Search code examples
pythonnumpymasked-array

numpy masked_array mask changes type


I am a bit surprised by the fact that np.ma.masked_equal or masked_values does not create a mask of False if the value is not in the array, but instead a scalar.

Example :

y = np.arange(10)
yy = np.ma.masked_equal(y,0)

yields a masked array withe the mask being an array of 10 False values, while

y = np.arange(1,10) 
yy = np.ma.masked_equal(y,0)

yields a masked array with the mask set to the scalar False. As a result, given that in my code I do not know beforehand whether the mask match any entry in the array, I am forced to check explicitly:

yy=np.ma.masked_values(y,0)
if np.isscalar(yy.mask):
    yy.mask=np.zeros(y.shape,dtype=bool)

This seems an overwork to me.
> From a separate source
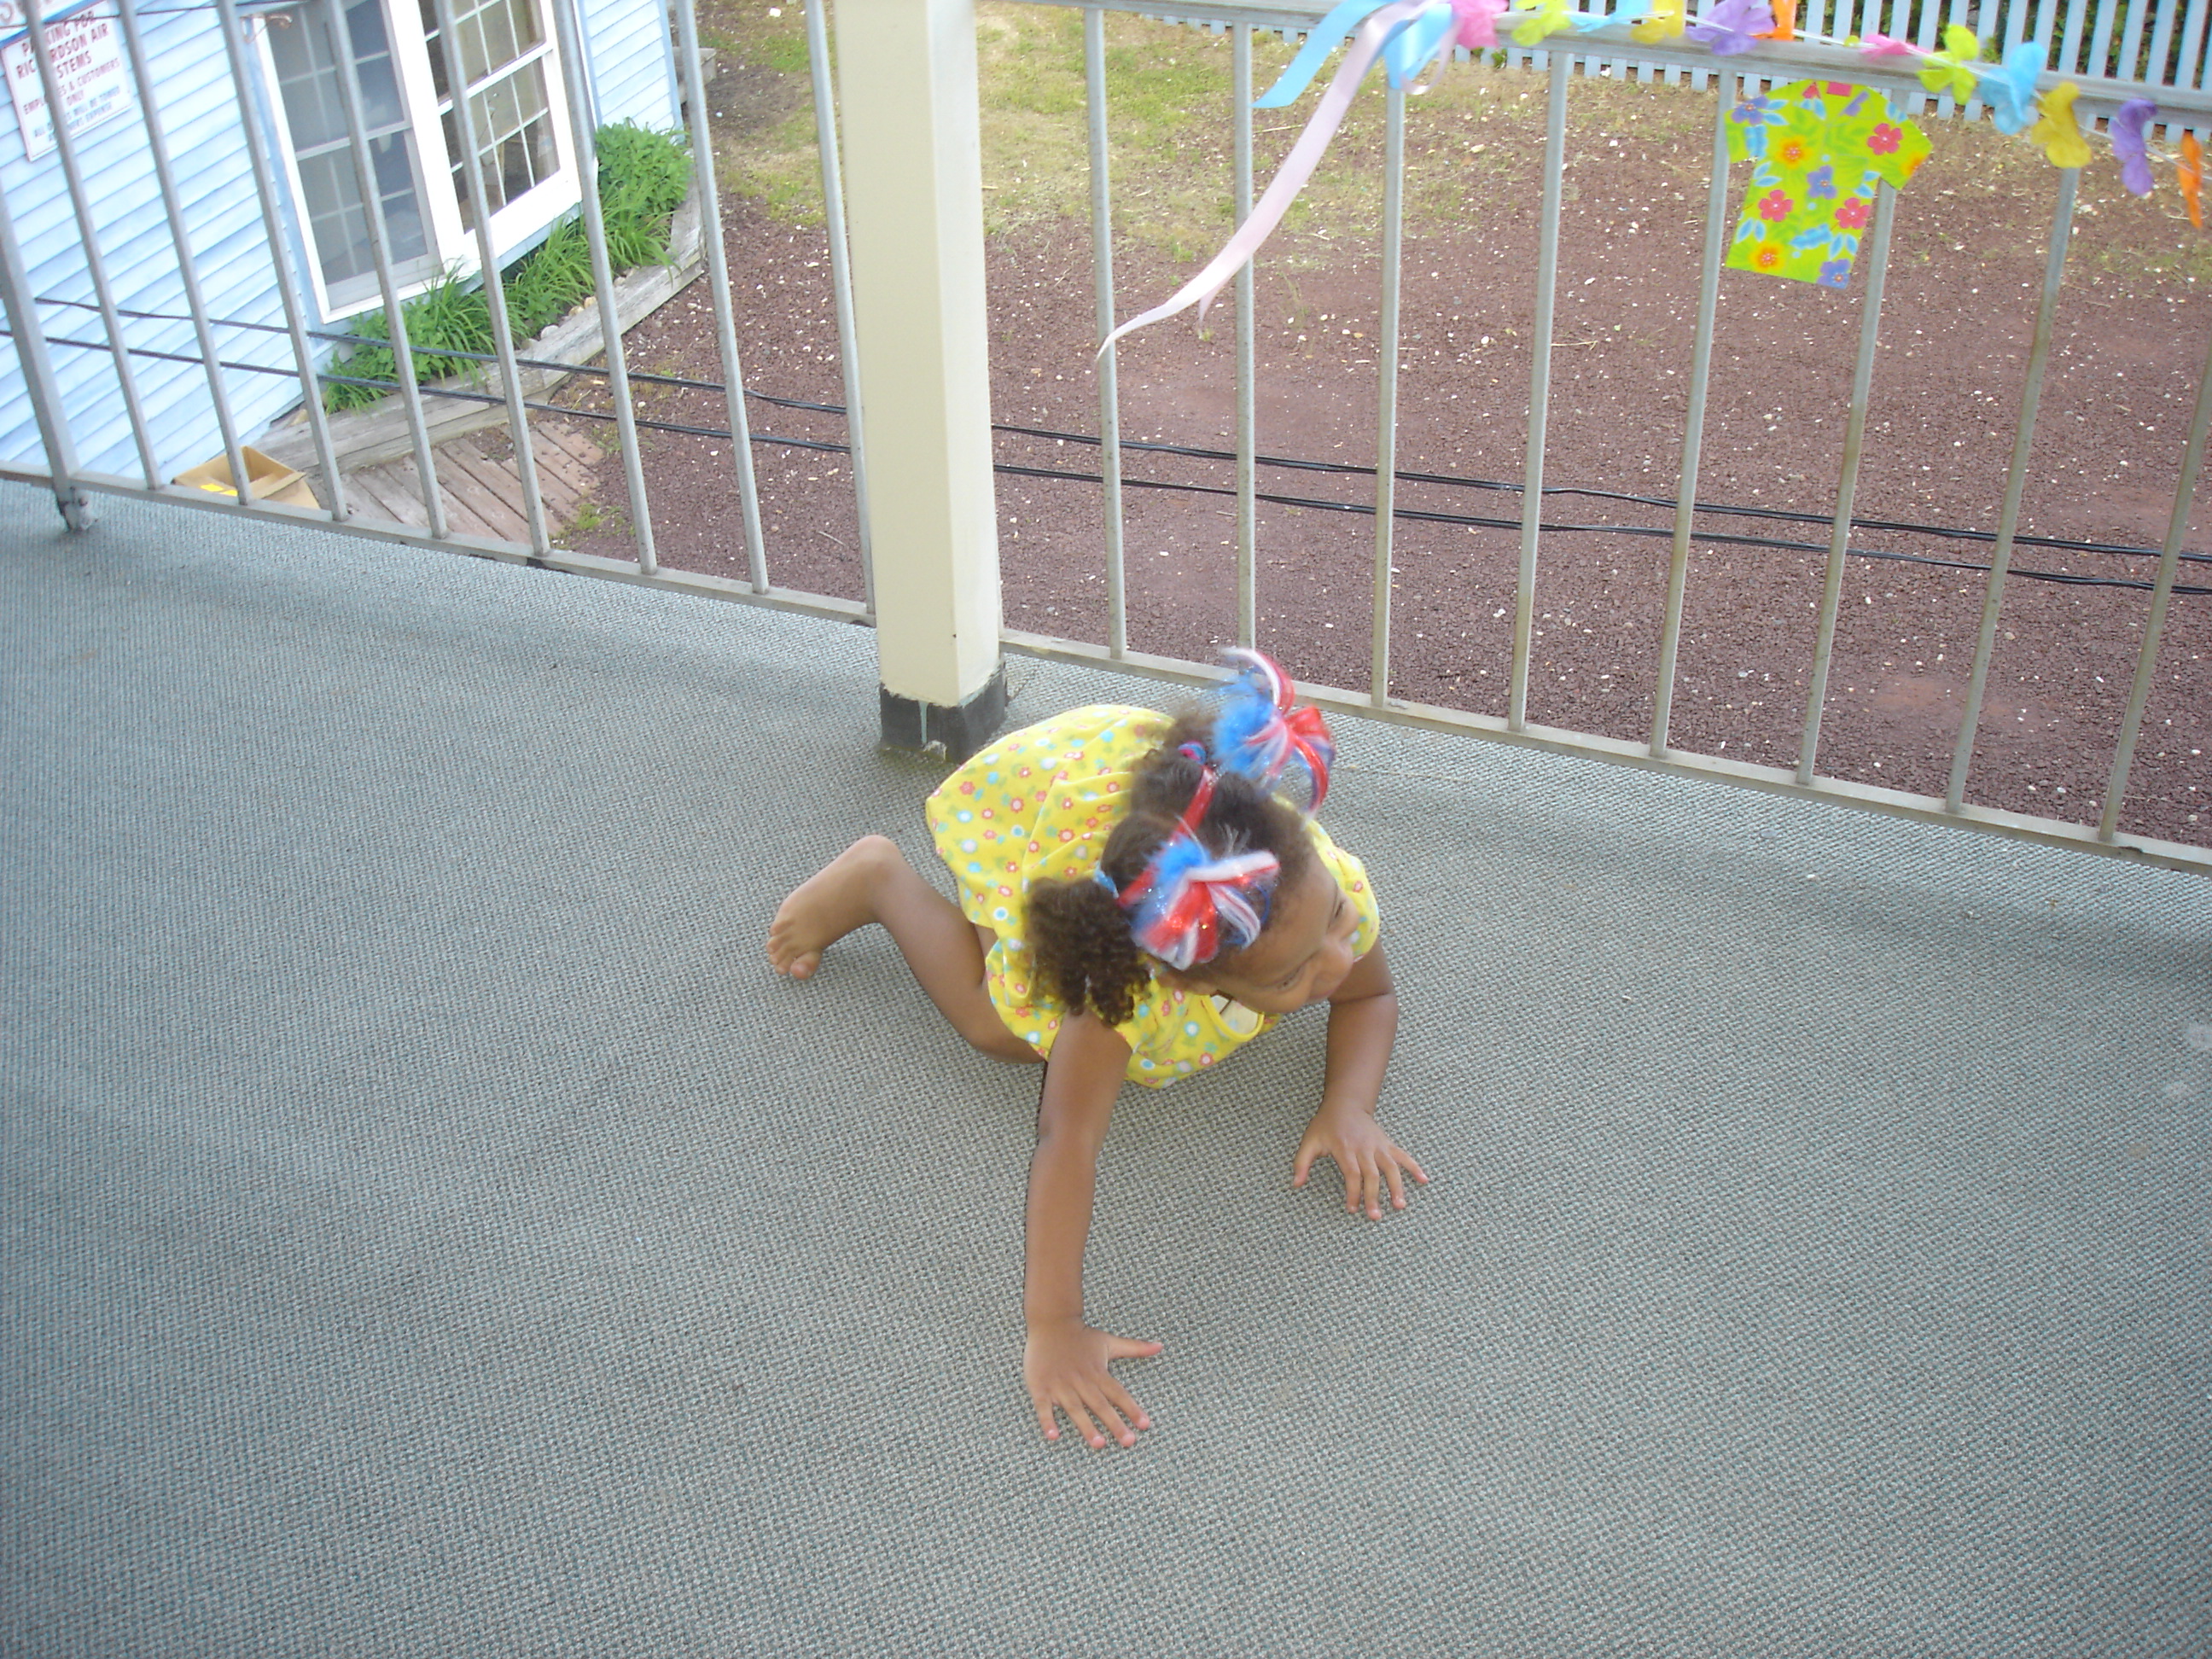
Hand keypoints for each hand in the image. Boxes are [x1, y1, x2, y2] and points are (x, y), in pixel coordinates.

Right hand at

What is the reason for this behavior, and is there a way to avoid it?


Solution

  • You can simply create the MaskedArray youself:

    yy = np.ma.MaskedArray(y, mask=(y==0))
    

    It seems that NumPy tries to minimize the memory requirements and speed up the computations in case the MaskedArray is unmasked.

    numpy.ma.nomask

    Value indicating that a masked array has no invalid entry. nomask is used internally to speed up computations when the mask is not needed.

    If you check:

    >>> np.ma.nomask
    False
    

    So the single False represents "no mask". So you could also check maskedarr.mask is np.ma.nomask (it's a garantueed constant):

    yy = some_operation_that_creates_a_masked_array
    if yy.mask is np.ma.nomask:
        yy.mask = np.zeros(yy.shape, dtype=bool)
    

    That carries a bit more context then np.isscalar.